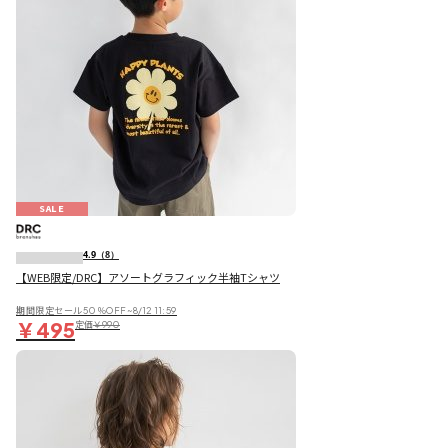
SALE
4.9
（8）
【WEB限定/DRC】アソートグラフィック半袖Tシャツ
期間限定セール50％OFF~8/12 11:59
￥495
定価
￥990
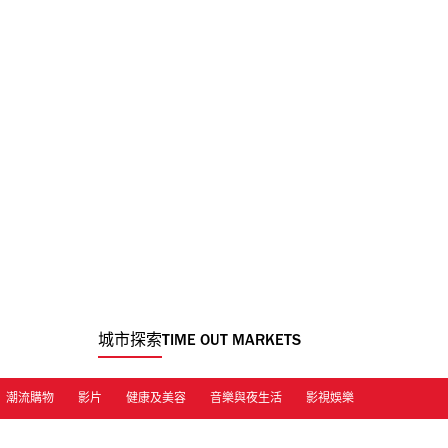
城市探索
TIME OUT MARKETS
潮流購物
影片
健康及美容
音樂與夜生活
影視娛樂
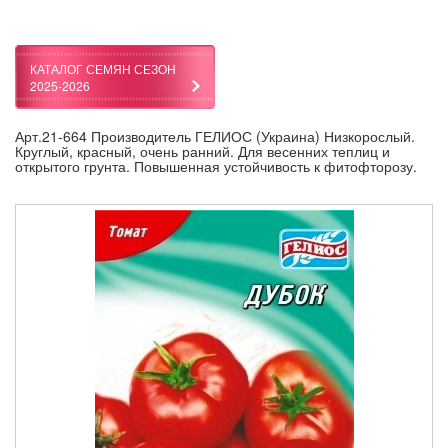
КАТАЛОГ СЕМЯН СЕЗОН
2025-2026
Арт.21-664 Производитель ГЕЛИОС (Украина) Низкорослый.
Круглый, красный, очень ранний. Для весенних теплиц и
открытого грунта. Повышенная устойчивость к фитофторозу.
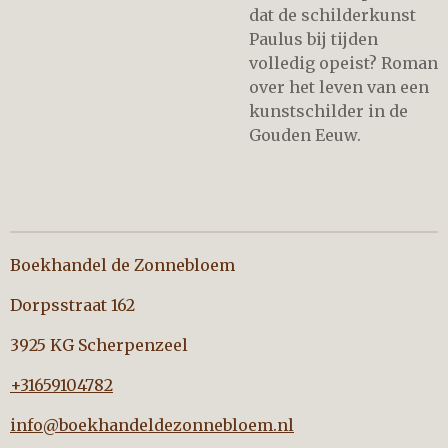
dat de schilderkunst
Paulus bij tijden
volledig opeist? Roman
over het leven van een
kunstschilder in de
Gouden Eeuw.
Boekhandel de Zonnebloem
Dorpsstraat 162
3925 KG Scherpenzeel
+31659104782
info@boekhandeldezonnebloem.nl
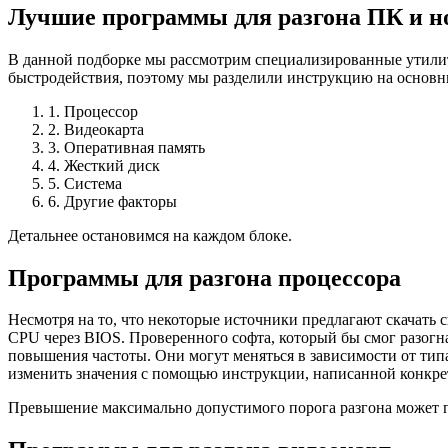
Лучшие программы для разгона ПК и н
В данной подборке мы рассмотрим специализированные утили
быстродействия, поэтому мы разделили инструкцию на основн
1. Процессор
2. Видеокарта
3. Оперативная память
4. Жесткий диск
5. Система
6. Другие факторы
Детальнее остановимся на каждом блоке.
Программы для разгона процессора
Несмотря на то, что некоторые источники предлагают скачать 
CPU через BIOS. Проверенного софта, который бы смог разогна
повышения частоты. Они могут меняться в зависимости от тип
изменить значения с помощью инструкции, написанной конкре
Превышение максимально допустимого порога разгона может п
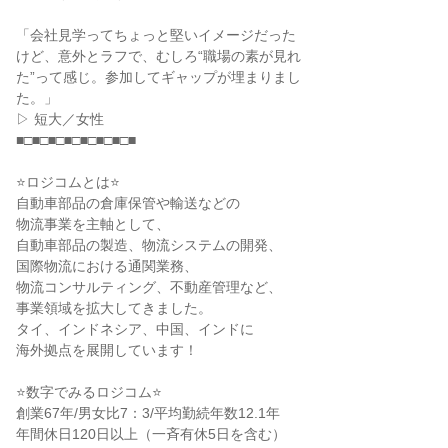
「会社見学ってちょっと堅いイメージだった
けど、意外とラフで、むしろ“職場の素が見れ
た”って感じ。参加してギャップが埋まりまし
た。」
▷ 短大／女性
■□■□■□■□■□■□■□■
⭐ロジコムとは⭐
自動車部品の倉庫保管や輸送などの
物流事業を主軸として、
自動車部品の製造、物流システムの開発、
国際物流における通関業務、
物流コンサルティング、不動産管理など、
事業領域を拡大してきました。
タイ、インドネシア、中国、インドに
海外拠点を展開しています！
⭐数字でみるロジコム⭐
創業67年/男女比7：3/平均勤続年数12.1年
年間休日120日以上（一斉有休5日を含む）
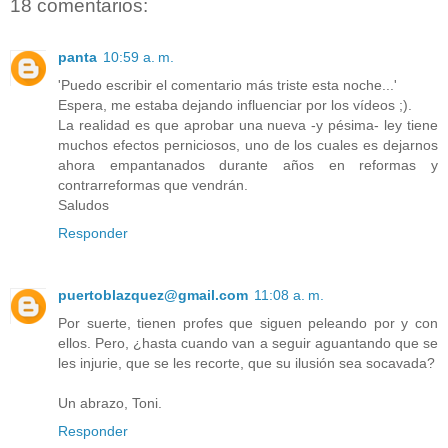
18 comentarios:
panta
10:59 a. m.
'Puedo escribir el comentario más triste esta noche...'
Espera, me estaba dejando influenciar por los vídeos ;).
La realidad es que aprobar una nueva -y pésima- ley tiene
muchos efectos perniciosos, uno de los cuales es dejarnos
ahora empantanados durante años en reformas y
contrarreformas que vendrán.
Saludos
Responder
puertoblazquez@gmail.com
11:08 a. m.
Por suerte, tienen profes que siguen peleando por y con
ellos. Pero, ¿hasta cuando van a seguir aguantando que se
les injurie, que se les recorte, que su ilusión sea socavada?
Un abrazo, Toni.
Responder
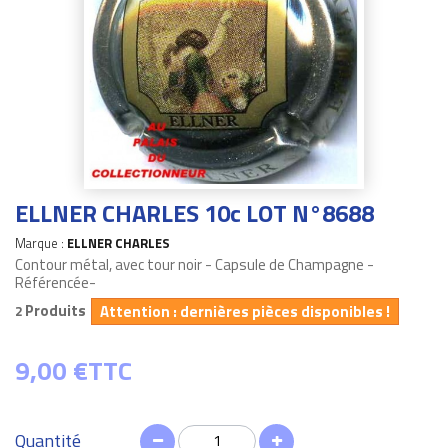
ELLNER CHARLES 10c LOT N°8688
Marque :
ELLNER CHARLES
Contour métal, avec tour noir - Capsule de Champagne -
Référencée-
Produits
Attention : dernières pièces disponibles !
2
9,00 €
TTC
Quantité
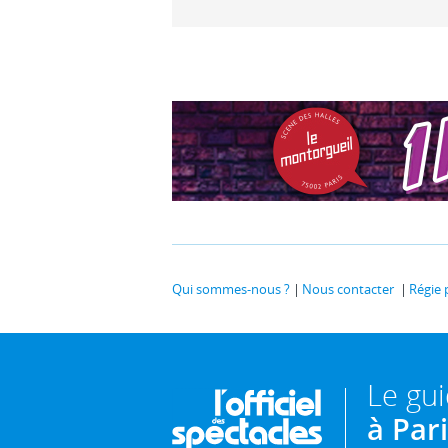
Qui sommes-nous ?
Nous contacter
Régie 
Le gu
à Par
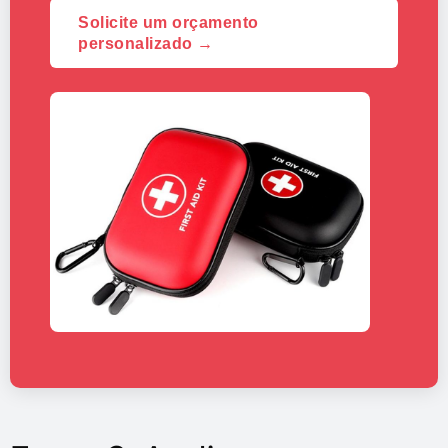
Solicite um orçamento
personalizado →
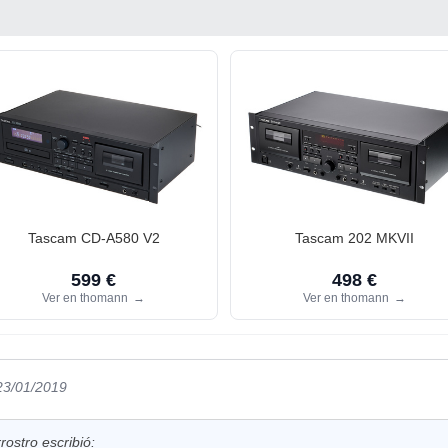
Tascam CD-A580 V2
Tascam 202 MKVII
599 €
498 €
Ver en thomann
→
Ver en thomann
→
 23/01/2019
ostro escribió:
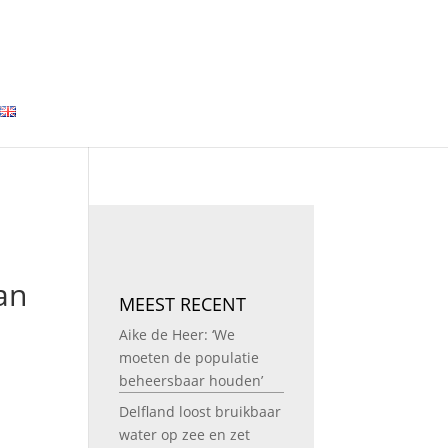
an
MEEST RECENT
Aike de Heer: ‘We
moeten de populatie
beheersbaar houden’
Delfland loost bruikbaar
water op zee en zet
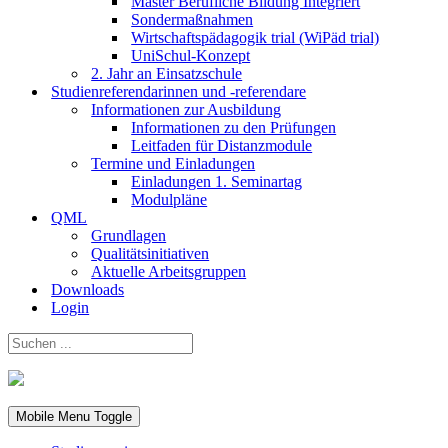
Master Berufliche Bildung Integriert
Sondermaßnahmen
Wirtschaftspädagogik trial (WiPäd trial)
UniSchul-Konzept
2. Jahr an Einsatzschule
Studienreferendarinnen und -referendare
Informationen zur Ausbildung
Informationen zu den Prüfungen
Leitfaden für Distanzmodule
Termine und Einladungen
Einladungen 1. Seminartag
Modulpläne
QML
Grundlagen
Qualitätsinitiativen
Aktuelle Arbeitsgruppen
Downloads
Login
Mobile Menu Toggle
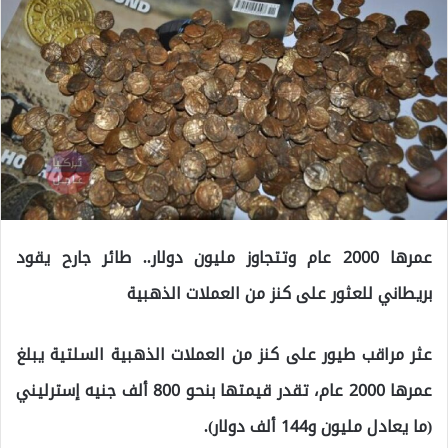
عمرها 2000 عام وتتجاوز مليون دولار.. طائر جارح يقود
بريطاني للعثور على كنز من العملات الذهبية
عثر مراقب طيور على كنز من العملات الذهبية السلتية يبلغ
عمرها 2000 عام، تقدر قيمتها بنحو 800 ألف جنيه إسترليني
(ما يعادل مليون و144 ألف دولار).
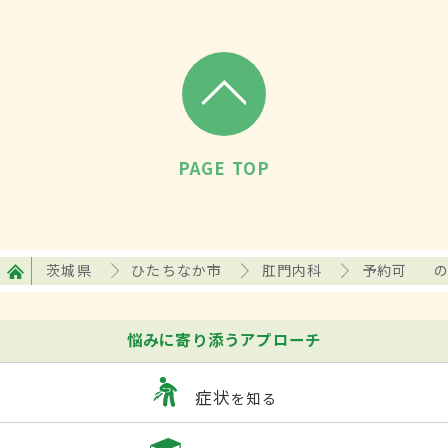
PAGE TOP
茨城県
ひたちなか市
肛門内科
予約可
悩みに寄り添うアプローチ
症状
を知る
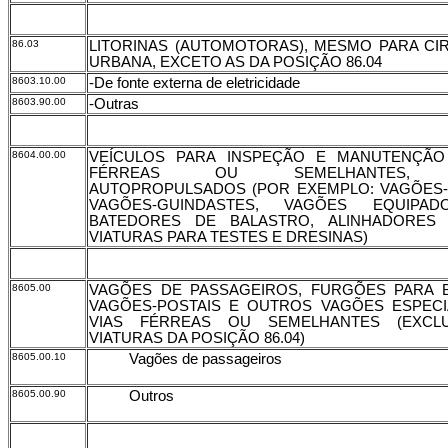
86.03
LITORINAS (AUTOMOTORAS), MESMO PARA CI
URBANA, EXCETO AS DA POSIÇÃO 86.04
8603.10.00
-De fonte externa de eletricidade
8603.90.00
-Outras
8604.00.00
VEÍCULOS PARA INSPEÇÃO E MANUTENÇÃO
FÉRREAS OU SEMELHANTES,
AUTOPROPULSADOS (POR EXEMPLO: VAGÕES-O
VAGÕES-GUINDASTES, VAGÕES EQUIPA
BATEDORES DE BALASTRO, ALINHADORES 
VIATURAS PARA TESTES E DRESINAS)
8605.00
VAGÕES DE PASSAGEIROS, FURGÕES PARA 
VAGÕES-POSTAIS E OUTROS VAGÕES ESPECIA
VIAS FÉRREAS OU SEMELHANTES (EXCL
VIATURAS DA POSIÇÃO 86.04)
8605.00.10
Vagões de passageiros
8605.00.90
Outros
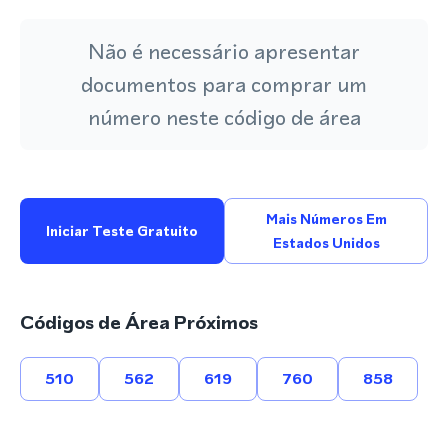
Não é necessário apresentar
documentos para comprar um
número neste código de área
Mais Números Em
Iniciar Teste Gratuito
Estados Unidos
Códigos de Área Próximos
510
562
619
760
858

☆ ☆ ☆ ☆

▸ Problem details: Copy out every line of the records that contains the string "الذهبية". Count a line only if its letter case matches.

▸ Result:
بريطاني للعثور على كنز من العملات الذهبية
عثر مراقب طيور على كنز من العملات الذهبية السلتية يبلغ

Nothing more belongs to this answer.